The biggest problem too is, being a loner in of itself is something people despise you for. All that does is make you withdraw more. I tried using coaching to help and it really just amounted to using websites to find meetups using meetup.com of people in my area. The only things on there were seniors celebrating birthdays after 2 weeks of checking in on it. Not my thing. Honestly, I don't think there's anything one can do other than find communities like this or others on discord. But hell, some people like me can't even do that much.

Why? Because we're so used to isolation, that anything else is unfathomable.

Why not get involved in activities and sports, that's the sole reason why that app and website meetup.com was created, it's local activity and sport groups your area. When I moved to a new city alone, I got involved in many activity and sport groups and got to know people and make friends that way. They literally have meetup groups for almost anything and you can create and organize your own depending on whatever activity you like.

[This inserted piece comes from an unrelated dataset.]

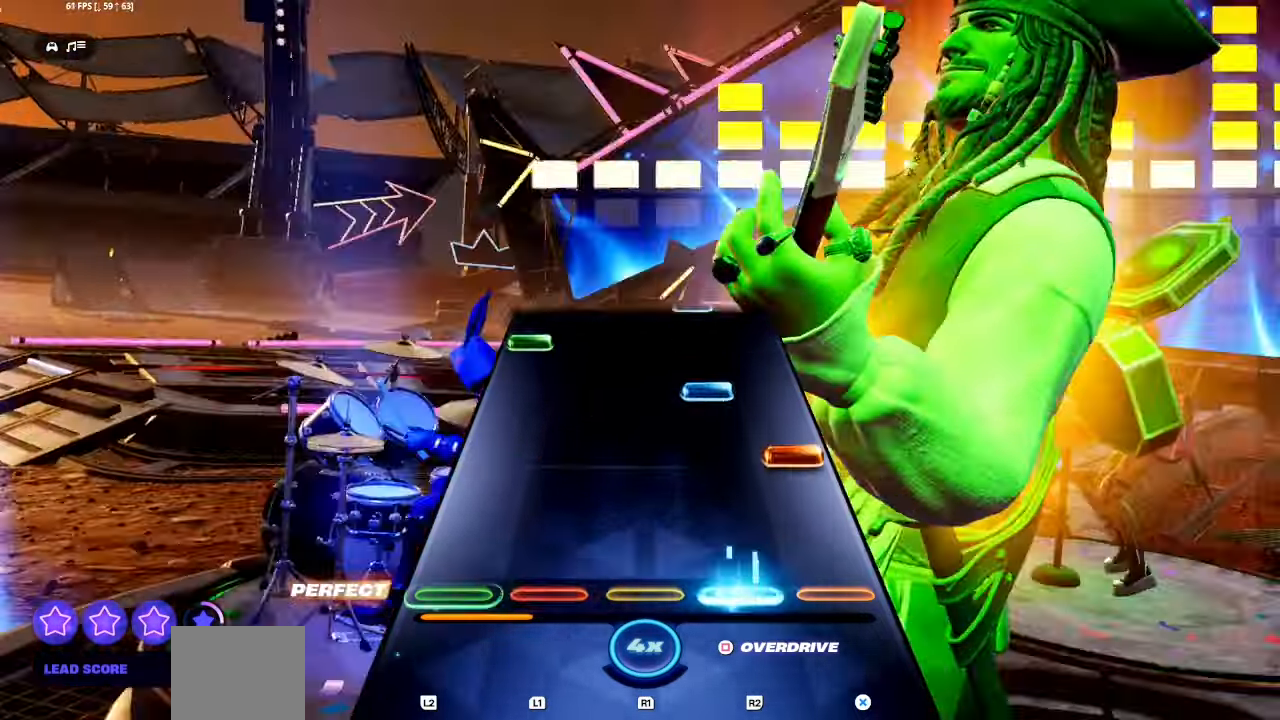
{"buttons": ["L1", "L2"], "events": [[150, "CROSS", "down"], [283, "CROSS", "up"], [317, "R1", "down"], [317, "R2", "down"], [417, "L1", "down"], [417, "L2", "down"], [433, "R1", "up"], [450, "R2", "up"]]}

Heh, just as I was about to make my post yours popped up. My second paragraph explains this a bit. But also, most people are going to be fucking terrified of doing this because they've been alone for so long. Even if I found something that wasn't a senior's birthday that I was interested in I am so petrified of being alone in a group of people like this that I wouldn't be able to go. I've tried going to events that my school organized in the past and I wasn't able to function. This is the experience of many people here. How does one overcome that? Because just putting yourself out there clearly doesn't work. It gets to the point where you get rejected so much that you can't and won't put yourself out there ever again because of how traumatic it is. Nobody likes the guy who's super socially awkward, nobody wants to give him a chance.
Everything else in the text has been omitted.